An a posteriori error analysis for a coupled continuum pipe-flow/Darcy model in Karst aquifers: anisotropic and isotropic discretizations

TL;DR

This paper develops an a posteriori error analysis for a coupled pipe-flow/Darcy model in karst aquifers, accommodating anisotropic and isotropic finite element discretizations, with bounds that are robust to mesh anisotropy.

Contribution

It provides the first unified error bounds for anisotropic finite element discretizations of coupled flow models in karst aquifers, including both conforming and nonconforming elements.

Findings

Lower error bounds are uniform regardless of mesh anisotropy.

Upper error bounds depend on mesh alignment with anisotropy.

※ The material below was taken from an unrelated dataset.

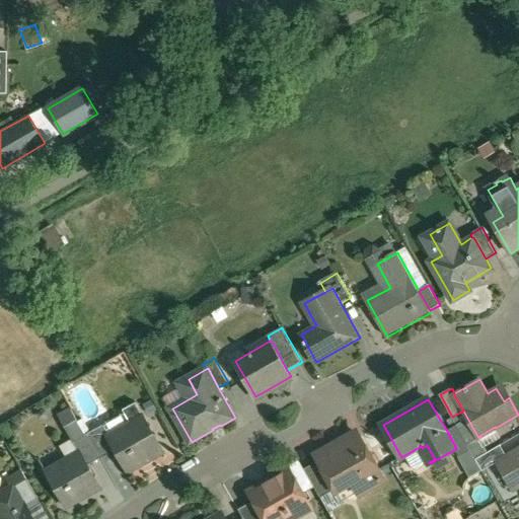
[(59,414),(75,441),(85,436),(70,409),(59,414)]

Results simplify for isotropic meshes, providing unconditional bounds.

Abstract

This paper presents an a posteriori error analysis for a coupled continuum pipe-flow/Darcy model in karst aquifers. We consider a unified anisotropic finite element discretization (i.e. elements with very large aspect ratio). Our analysis covers two-dimensional domains, conforming and nonconforming discretizations as well as different elements. Many examples of finite elements that are covered by analysis are presented. From the finite element solution, the error estimators are constructed and based on the residual of model equations. Lower and upper error bounds form the main result with minimal assumptions on the elements. The lower error bound is uniform with respect to the mesh anisotropy in the entire domain. The upper error bound depends on a proper alignment of the anisotropy of the mesh which is a common feature of anisotropic error estimation. In the special case of isotropic meshes, the results simplify, and upper and lower error bounds hold unconditionally.